Correlation and Outlier

Before I go further into the procedures and steps taken in the course of building the model, I will like to stress an essential concept I learned about the dependent variable. From my research, I decipher that ‘active power’ is a useful power; thus, the energy that powers our electronics, bulb, heater e.t.c. In an ideal system, the amount of power supplied should equate the amount of power utilized within a given period. Consequently, the simplest means to detect irregular consumption of power would be through outlier detection. Thus Utility customers with an unusual amount of consumption of electricity, especially when compared with the amount of electricity supplied, such usage or consumption may be deem or considered suspicious.

From the above visualization we understand the correlation coefficient of the various variables. However, we stand a better chance of understanding the correlation of other variables, i.e. independent variables with the target variable or independent variable.

We can see very clearly that there are a few irregulars activate power amount via the above box plot.

Check Feature Importance

Knowing the key features of your model would go a long way to improve the overall performance of the model. It would also provide rich information about the features that can make or break our model. Tree-based algorithms like Decision tree, Random Forest e.t.c are suitable for knowing essential features in your models.

Base Model

Having a base model is a critical step to the art and craft of model building. Through a base model, the practitioner can effectively measure and compare model performance and improvement. We can implement a base model with the scikit-learn dummy model function. Personally, I usually, if it is a Linear Regression problem, customize mine as follows:

# Find the mean of the target variable
meansimple = elect_theft_trim['global_active_power'].mean()
print(meansimple)

#We use the numpy repeat function to simulate a predicition
y_base = elect_theft_trim['global_active_power'].values
y_pred = np.repeat(meansimple,len(elect_theft_trim['global_active_power']))

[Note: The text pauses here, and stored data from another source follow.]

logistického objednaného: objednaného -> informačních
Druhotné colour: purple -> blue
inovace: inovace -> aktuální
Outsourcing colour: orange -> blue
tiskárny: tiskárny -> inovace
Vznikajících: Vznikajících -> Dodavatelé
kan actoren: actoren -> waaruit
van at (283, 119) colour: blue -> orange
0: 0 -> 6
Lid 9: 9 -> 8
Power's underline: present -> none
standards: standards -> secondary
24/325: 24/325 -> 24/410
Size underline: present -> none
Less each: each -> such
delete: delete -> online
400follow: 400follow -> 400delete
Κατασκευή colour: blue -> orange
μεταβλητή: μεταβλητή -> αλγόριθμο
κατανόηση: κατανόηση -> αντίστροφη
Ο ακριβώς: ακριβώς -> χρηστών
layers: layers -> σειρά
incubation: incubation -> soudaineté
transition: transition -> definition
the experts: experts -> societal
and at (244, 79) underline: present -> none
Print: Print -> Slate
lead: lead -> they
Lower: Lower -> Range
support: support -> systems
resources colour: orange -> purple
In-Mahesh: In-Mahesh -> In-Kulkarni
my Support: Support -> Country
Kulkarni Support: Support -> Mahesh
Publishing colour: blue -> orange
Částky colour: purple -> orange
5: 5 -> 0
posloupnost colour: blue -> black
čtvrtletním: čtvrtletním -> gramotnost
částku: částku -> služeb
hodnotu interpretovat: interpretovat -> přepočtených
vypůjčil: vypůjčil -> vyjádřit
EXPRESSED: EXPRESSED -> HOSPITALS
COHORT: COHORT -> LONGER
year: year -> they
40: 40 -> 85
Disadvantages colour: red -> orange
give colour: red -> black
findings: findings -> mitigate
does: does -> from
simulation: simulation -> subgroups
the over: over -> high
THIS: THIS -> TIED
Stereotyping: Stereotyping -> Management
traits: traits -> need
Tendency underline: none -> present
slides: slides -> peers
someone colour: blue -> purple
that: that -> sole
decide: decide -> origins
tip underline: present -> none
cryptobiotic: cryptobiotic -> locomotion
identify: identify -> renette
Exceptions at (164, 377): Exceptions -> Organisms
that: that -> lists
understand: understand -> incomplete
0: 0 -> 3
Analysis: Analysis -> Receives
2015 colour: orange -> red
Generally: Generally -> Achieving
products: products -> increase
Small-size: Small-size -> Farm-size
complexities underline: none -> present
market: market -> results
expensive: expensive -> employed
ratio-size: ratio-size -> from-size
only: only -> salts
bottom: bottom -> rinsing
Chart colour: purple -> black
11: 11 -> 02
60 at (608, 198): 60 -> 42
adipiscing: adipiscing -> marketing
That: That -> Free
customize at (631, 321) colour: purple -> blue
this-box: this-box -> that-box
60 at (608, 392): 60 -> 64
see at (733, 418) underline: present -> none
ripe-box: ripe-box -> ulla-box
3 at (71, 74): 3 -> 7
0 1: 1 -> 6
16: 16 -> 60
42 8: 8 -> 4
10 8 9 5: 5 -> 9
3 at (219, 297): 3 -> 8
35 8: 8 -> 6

#let also show that R_square is equal to zero.
r2_score(y_base,y_pred)

Build Various Random Model

A popular cliche in machine learning says: All models are wrong, but some are useful. The wisdom behind this axiom stems from the fact that as a practitioner no one model is right for a problem hence one must cultivate the habit of building several models as a veritable means of knowing which may be useful or practical for the situation or data at hand. The approach is to create a different version of the primary dataset base on other functionalities carried out on the dataset. For instance, in the Power theft problem, I made the following versions:

  • Original Data: This usually the untampered version of our original datasets
  • Standardized Data: Some school of thought opined that regression model performs better when the data is Standardized
  • PCA Reduction Data: There may also be the need to reduce the variables of datasets through Principle Component Analysis.

I usually pass these versions through various algorithms via a giant loop to check their respective performance. I call this process, Out-of-the-box-models.

From the above, we can choose the models with the best F1 score for further tuning and improvement. The above steps are the way and manner I approach model Building and machine learning task. I hope you have learned something today. Bye!